We can also, for example, use GitHub because CodeBuild can work at GitHub. In that case, GitHub will push an event into a Web Hook for CodeBuild and this web hook will trigger a CodeBuild build.
Validate Pull Requests
So all these things are possible and the reason I’m telling you this is that because we have a architecture we can use to validate pull request in CodeCommits.
So how do we do this?
Well, for example, we say we have pull request in CodeCommit, so there is new proposed code changes, but we want to validate them. We want to test them before they get merged to make sure that the build is working. This allows us to ensure a high-level of code quality and avoid code conflicts and then as a result, we could also display the badge on your PR.
So how does that work?
Well, we have a CodeCommit repository with several branches and we want to merge development branch into production branch. So for this, we’re going to create a pull request and then whenever that pull request is created or updated, then an event is going to be published into EventBridge. From there we can trigger a first Lambda function whose role is going to update the pull request with a comment saying that the test build has begun.

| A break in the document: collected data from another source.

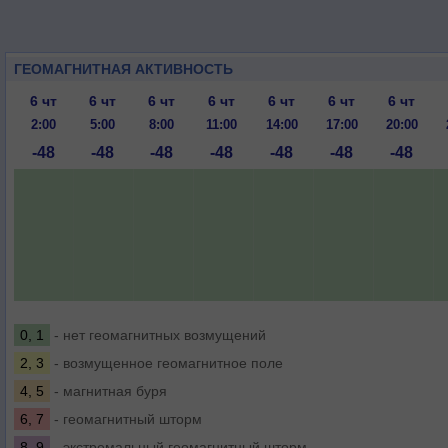
ГЕОМАГНИТНАЯ АКТИВНОСТЬ
6 чт
6 чт
6 чт
6 чт
6 чт
6 чт
6 чт
2:00
5:00
8:00
11:00
14:00
17:00
20:00
-48
-48
-48
-48
-48
-48
-48
0, 1
- нет геомагнитных возмущений
2, 3
- возмущенное геомагнитное поле
4, 5
- магнитная буря
6, 7
- геомагнитный шторм
8, 9
- экстремальный геомагнитный шторм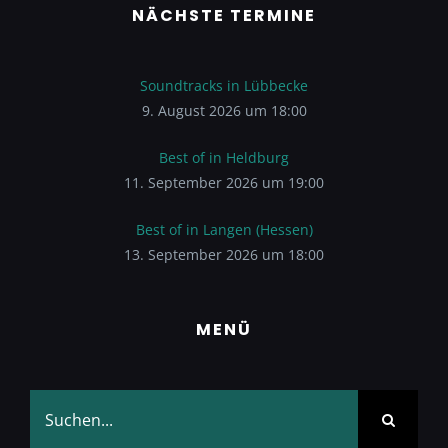
NÄCHSTE TERMINE
Soundtracks in Lübbecke
9. August 2026 um 18:00
Best of in Heldburg
11. September 2026 um 19:00
Best of in Langen (Hessen)
13. September 2026 um 18:00
MENÜ
Suche
nach: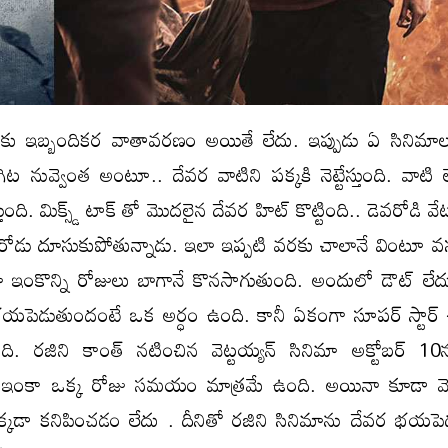
ు ఇబ్బందికర వాతావరణం అయితే లేదు. ఇప్పుడు ఏ సినిమాలు
ట నువ్వెంత అంటూ.. దేవర వాటిని పక్కకి నెట్టేస్తుంది. వాటి 
ుంది. మిక్స్డ్ టాక్ తో మొదలైన దేవర హిట్ కొట్టింది.. డెవరోడి 
ోడు దూసుకుపోతున్నాడు. ఇలా ఇప్పటి వరకు చాలానే వింటూ వస్త
 ఇంకొన్ని రోజులు బాగానే కొనసాగుతుంది. అందులో డౌట్ లేద
భయపెడుతుందంటే ఒక అర్ధం ఉంది. కానీ ఏకంగా సూపర్ స్టార్ చిత
ది. రజిని కాంత్ నటించిన వెట్టయ్యన్‌ సినిమా అక్టోబర్ 10న
జ్ ఇంకా ఒక్క రోజు సమయం మాత్రమే ఉంది. అయినా కూడా వెట్
్కడా కనిపించడం లేదు . దీనితో రజిని సినిమాను దేవర భయపె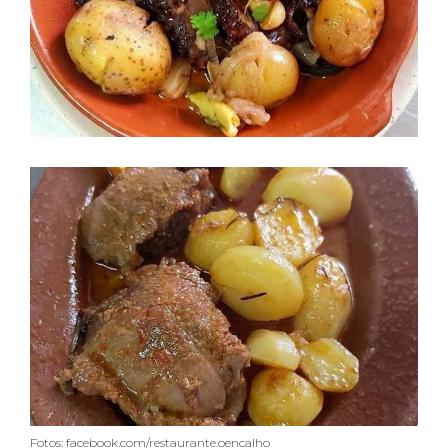
Fotos: facebook.com/restaurante.oencalho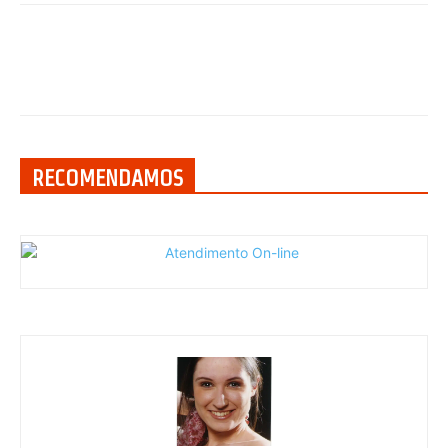
RECOMENDAMOS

And EventBridge as a second destination, which is going to be CodeBuild. So CodeBuild is going to be invoked on that specific PR and so it’s going to check out the code, do a test, and then either the test are, and the build is successful or not. So that is going to be published to EventBridge which can then invoke Lambda function which knows how to parse these events.

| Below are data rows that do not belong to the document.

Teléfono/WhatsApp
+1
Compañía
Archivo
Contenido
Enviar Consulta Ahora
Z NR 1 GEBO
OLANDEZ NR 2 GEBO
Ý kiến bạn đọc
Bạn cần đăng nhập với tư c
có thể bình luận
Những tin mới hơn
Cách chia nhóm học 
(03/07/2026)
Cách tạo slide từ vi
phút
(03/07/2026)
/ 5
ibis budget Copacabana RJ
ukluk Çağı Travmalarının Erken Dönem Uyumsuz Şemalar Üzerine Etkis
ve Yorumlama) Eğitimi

And then is going to update the pull request with a comment with the build outcome. And then we’re good to go. We can actually merge that pull request if we’re happy with it.
So visually, here’s an example of this architecture.
We have a first comment in the bottom that says that the build has been started and then we have a second comment on the top saying that the build has been failing. And on top of it, we add the build batch to say it was failed.
In case the pull request is passing, we have a comment saying that the CodeBuild is also passing, and so we’re good to go.
We know we can safely merge that pull request into our master branch.
Test Reports
So CodeBuild is running a lot of tests and there’s a way for you to get a visual test report directly from the CodeBuild UI. And so as such, this is called a report groups and test reports.
And so as you can see in this UI, we have a 75% pass rate for the test rerun within CodeBuild. And so that gives us the idea of what is failing or what is not failing. We don’t have to go through logs to determine this.
We don’t have to go through logs to determine this. So how do we go to create these test reports?
Well, they contain details about the test that are run during builds. And so this could be any kind of test such as unit test, configuration test, and functional test. And you can create your test cases with any test framework that will create a report file, and then there is some format that CodeBuild can understand.
So we have the JUnit XML, the NUnit XML, the NUnit3 XML. We have the Cucumber JSON, the TestNG XML, and the Visual Studio TRX.
And so the idea is that whatever framework you use as long as the report is one of these formats, for example, the Cucumber JSON, then automatically, you can create a test reports directly in CodeBuild.
So the way to do it is that in your buildspec.yml, which indicates how to function to your CodeBuild, then there’s just a report group and you define where the files that represent your reports are located on your build and automatically they will surface back into CodeBuild, which is quite nice.